[STORED DATA — start]

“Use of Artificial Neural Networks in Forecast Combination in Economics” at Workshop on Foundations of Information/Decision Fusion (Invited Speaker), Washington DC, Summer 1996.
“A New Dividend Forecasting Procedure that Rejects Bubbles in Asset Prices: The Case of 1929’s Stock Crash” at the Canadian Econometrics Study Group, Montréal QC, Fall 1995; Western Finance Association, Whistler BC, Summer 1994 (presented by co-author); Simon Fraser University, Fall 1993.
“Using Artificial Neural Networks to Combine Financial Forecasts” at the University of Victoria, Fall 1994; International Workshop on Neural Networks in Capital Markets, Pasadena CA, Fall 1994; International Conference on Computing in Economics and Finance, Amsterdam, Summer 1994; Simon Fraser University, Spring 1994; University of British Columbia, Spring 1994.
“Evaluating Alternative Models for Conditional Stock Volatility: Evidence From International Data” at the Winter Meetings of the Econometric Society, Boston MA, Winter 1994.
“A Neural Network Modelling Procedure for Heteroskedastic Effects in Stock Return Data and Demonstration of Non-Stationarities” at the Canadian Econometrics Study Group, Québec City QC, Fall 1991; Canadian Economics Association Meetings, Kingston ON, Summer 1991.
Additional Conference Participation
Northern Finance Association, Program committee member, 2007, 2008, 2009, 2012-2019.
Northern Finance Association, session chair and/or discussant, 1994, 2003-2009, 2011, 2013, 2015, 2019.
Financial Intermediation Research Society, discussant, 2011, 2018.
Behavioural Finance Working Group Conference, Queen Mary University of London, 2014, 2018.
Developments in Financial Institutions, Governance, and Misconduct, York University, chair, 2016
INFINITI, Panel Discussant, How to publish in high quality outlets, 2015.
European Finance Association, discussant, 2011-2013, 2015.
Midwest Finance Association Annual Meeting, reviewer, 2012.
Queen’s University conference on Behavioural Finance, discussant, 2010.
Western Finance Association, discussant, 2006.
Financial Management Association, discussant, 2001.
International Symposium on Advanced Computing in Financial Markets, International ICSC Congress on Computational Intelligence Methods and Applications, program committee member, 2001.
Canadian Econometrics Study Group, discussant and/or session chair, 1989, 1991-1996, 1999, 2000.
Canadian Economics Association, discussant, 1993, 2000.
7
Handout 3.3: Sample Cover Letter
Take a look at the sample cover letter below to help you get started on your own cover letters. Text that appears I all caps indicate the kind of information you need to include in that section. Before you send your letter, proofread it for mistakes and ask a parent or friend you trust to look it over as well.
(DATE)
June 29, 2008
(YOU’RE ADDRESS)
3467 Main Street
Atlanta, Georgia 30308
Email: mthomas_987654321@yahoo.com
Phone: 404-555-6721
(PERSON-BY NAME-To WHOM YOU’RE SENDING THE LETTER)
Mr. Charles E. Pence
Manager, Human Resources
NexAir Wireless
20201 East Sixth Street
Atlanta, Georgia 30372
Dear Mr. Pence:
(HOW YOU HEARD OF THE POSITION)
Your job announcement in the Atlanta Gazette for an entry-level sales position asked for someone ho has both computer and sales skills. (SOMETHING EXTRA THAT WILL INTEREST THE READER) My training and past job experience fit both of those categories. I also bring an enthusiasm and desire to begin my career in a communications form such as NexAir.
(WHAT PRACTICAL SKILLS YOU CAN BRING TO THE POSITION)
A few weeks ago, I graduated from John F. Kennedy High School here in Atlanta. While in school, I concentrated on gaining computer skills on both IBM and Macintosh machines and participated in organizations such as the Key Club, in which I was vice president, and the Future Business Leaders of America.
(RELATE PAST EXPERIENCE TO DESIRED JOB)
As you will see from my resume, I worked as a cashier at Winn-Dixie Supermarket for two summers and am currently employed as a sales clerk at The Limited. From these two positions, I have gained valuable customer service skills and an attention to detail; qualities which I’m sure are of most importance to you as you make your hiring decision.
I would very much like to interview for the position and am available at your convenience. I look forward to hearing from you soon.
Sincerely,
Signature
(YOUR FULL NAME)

[STORED DATA — finish]

* WHAT THE TASK REQUIRES *
Once you reach the line with "Canadian Econometrics Study Group, discussant" in the data above, copy it and every line after it exactly, up to and including the line with "(WHAT PRACTICAL SKILLS".

* OUTPUT OF THE EXERCISE *
Canadian Econometrics Study Group, discussant and/or session chair, 1989, 1991-1996, 1999, 2000.
Canadian Economics Association, discussant, 1993, 2000.
7
Handout 3.3: Sample Cover Letter
Take a look at the sample cover letter below to help you get started on your own cover letters. Text that appears I all caps indicate the kind of information you need to include in that section. Before you send your letter, proofread it for mistakes and ask a parent or friend you trust to look it over as well.
(DATE)
June 29, 2008
(YOU’RE ADDRESS)
3467 Main Street
Atlanta, Georgia 30308
Email: mthomas_987654321@yahoo.com
Phone: 404-555-6721
(PERSON-BY NAME-To WHOM YOU’RE SENDING THE LETTER)
Mr. Charles E. Pence
Manager, Human Resources
NexAir Wireless
20201 East Sixth Street
Atlanta, Georgia 30372
Dear Mr. Pence:
(HOW YOU HEARD OF THE POSITION)
Your job announcement in the Atlanta Gazette for an entry-level sales position asked for someone ho has both computer and sales skills. (SOMETHING EXTRA THAT WILL INTEREST THE READER) My training and past job experience fit both of those categories. I also bring an enthusiasm and desire to begin my career in a communications form such as NexAir.
(WHAT PRACTICAL SKILLS YOU CAN BRING TO THE POSITION)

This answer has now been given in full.